======== Input records ========

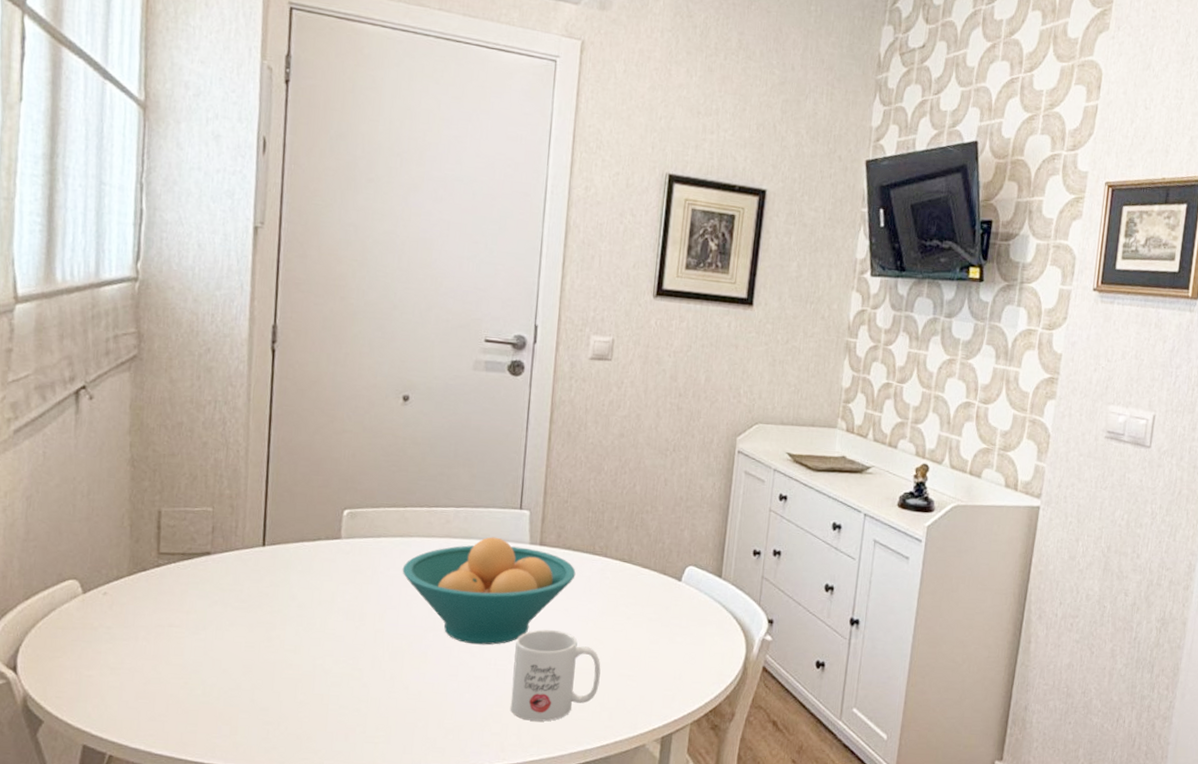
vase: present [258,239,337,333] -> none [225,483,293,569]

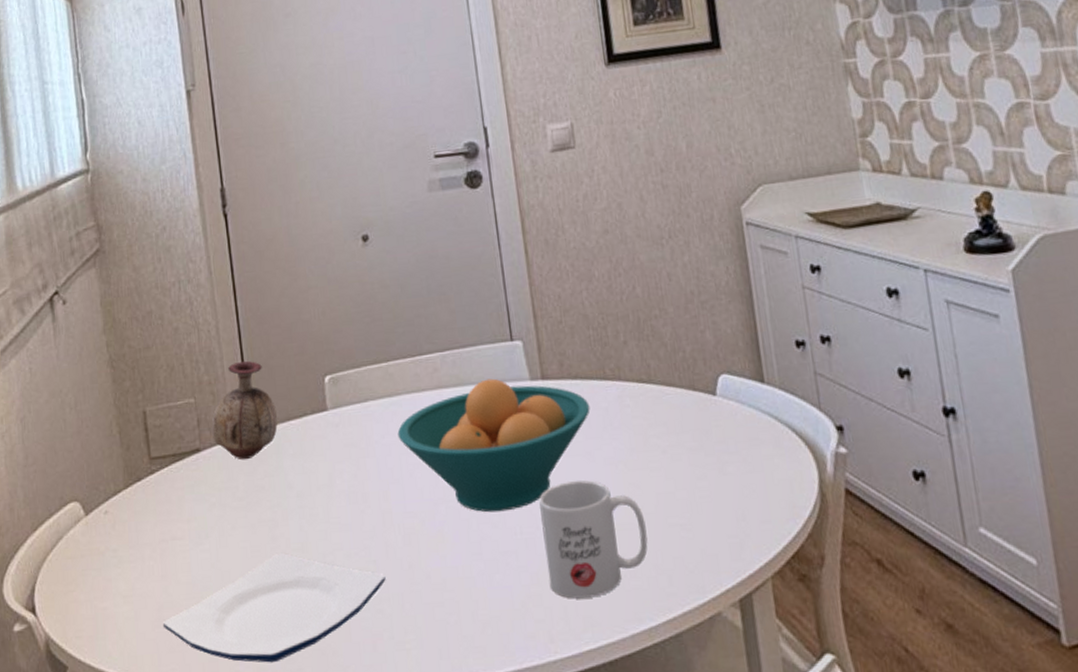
plate: none [146,650,368,740] -> present [162,552,386,663]
vase: none [225,483,293,569] -> present [212,361,278,460]

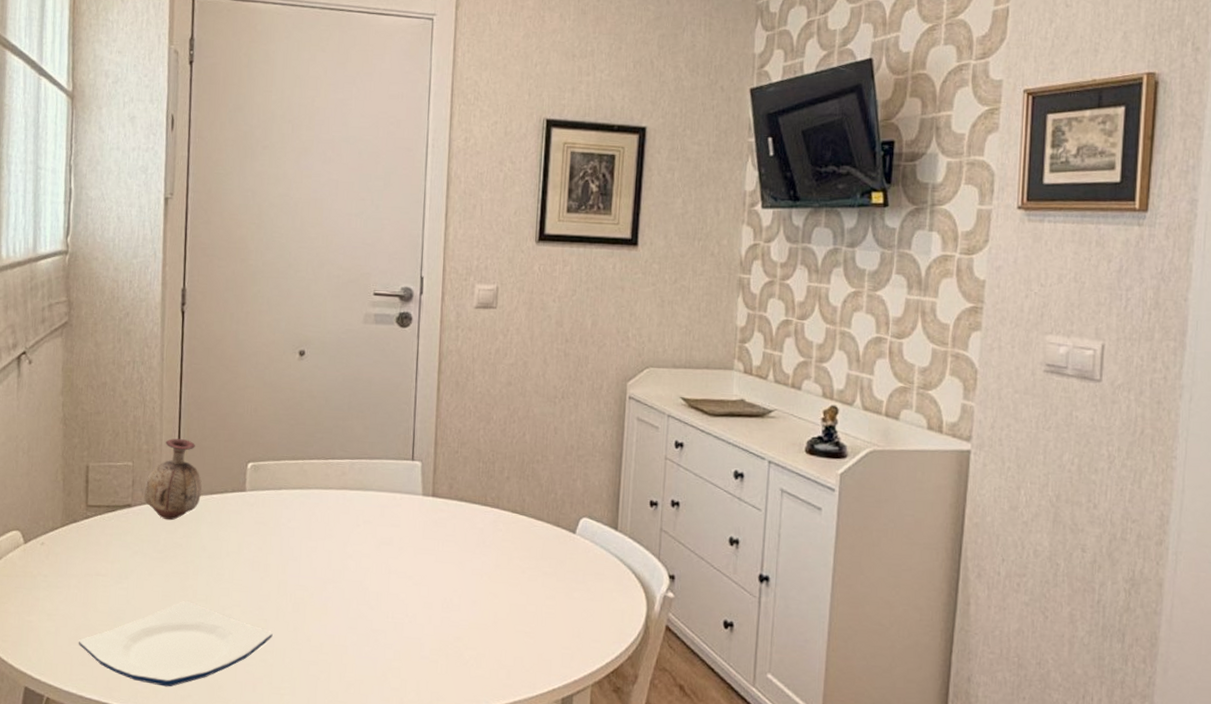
fruit bowl: present [397,378,590,513] -> none [302,488,469,598]
mug: present [539,480,648,599] -> none [408,583,497,678]

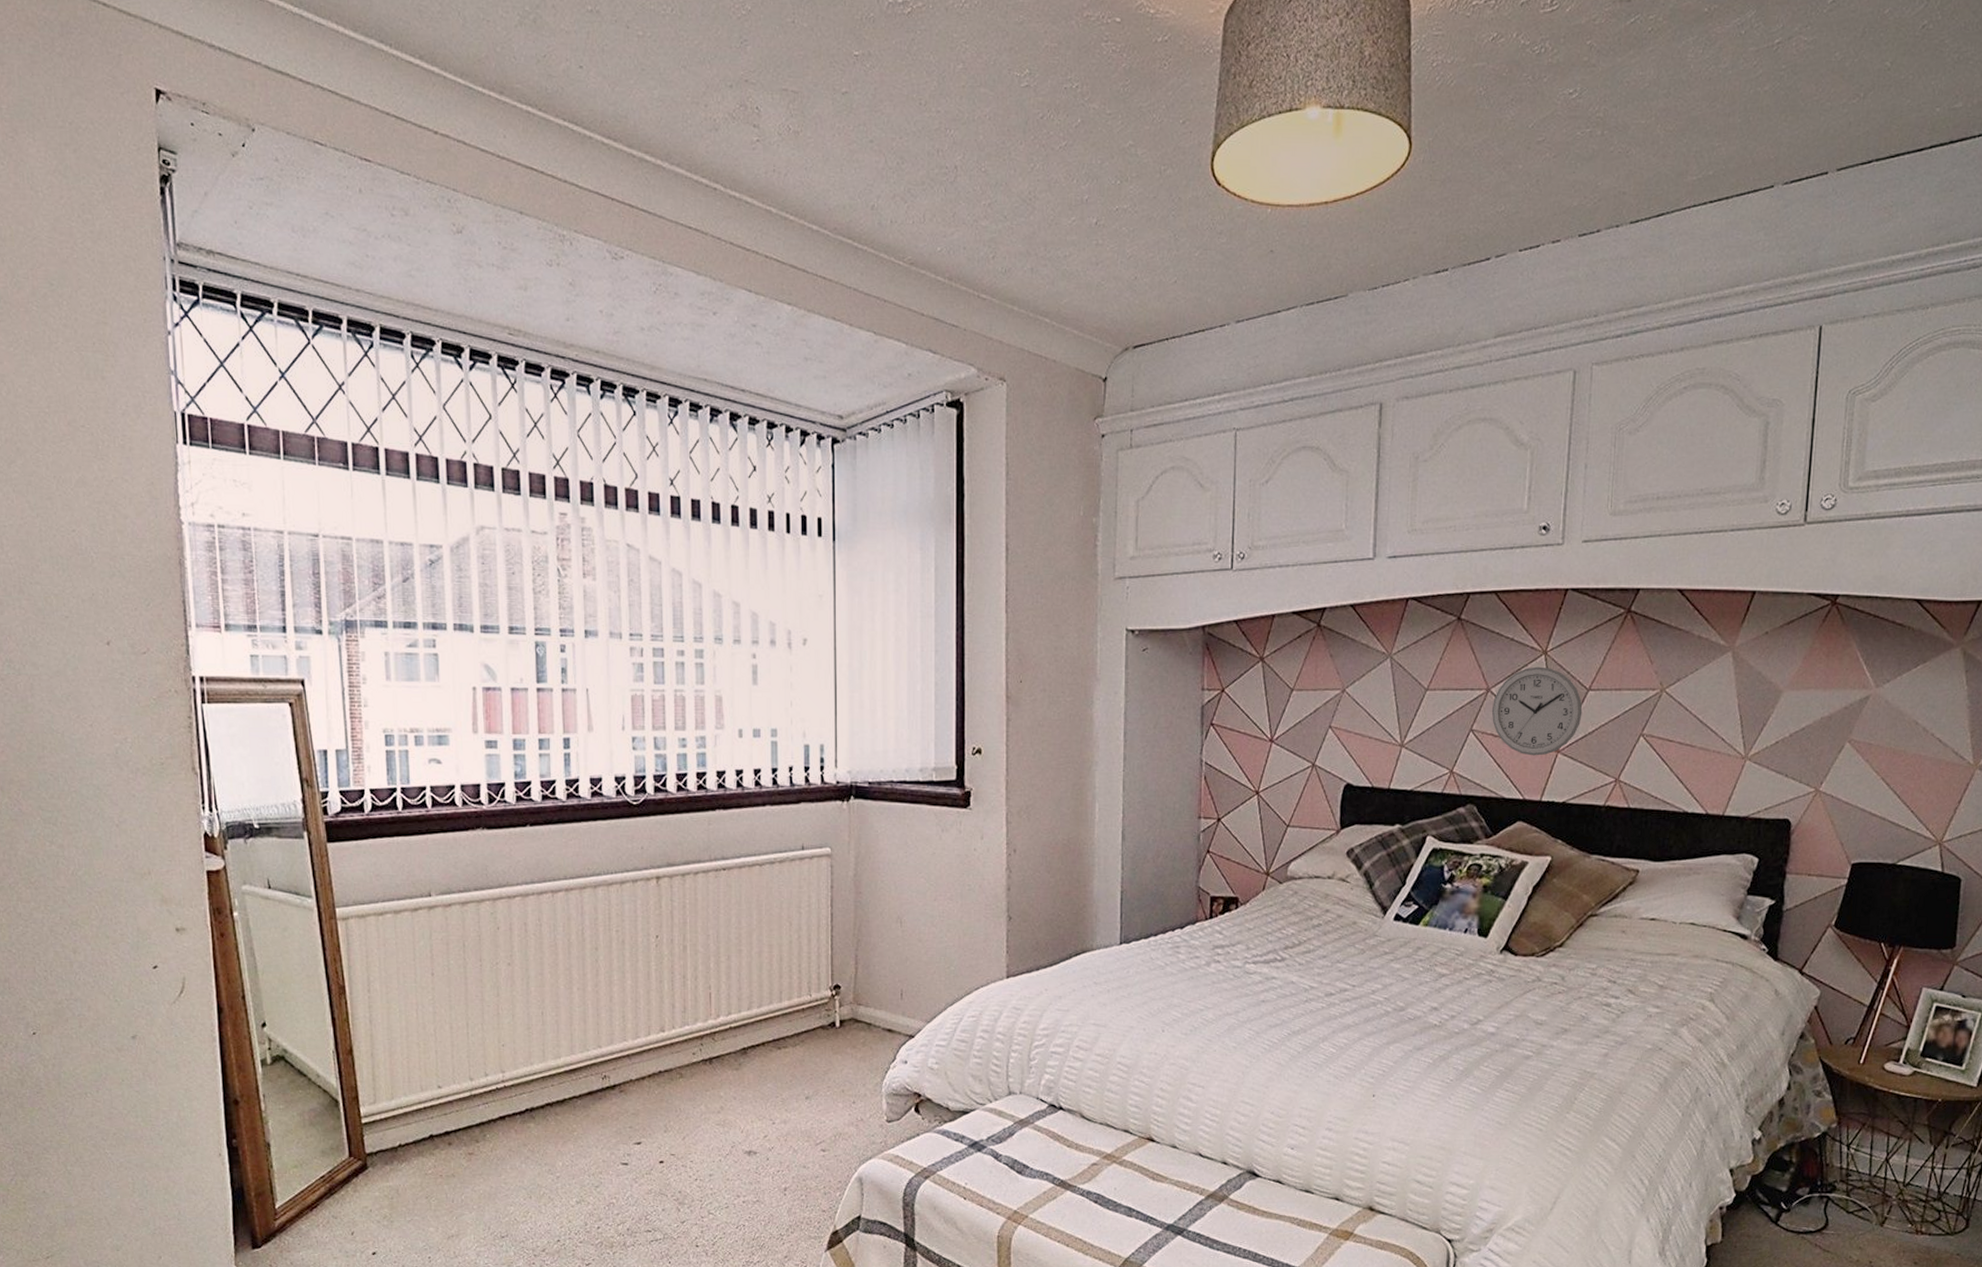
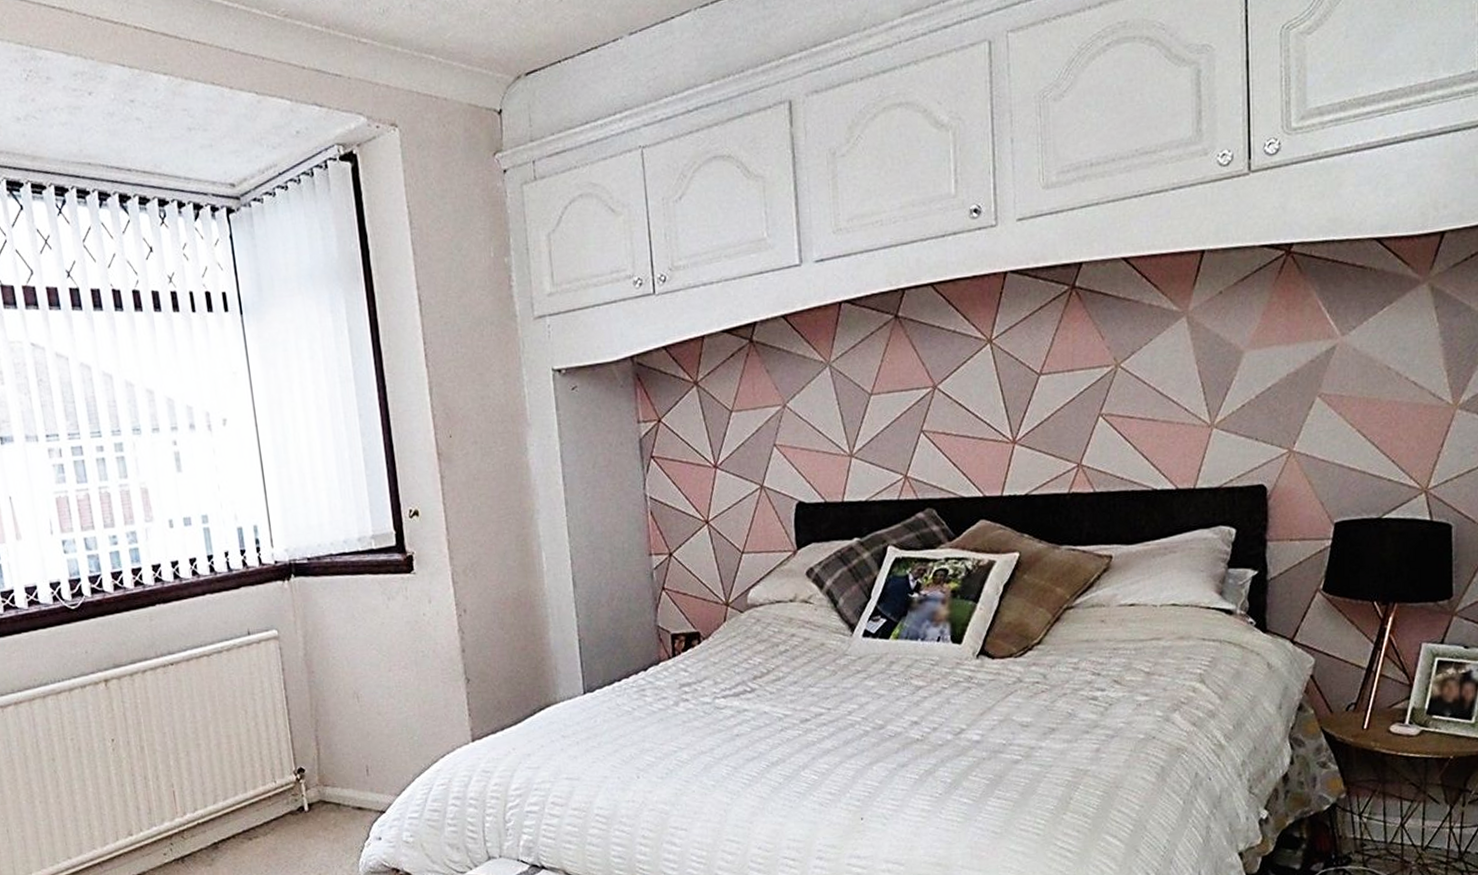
wall clock: present [1491,666,1583,756] -> none [940,356,1036,451]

========

→ **Goal of the exercise**
Return the records above verbatim, images excluded.

→ **Solution for this task**
vase: present [258,239,337,333] -> none [225,483,293,569]

plate: none [146,650,368,740] -> present [162,552,386,663]
vase: none [225,483,293,569] -> present [212,361,278,460]

fruit bowl: present [397,378,590,513] -> none [302,488,469,598]
mug: present [539,480,648,599] -> none [408,583,497,678]

wall clock: present [1491,666,1583,756] -> none [940,356,1036,451]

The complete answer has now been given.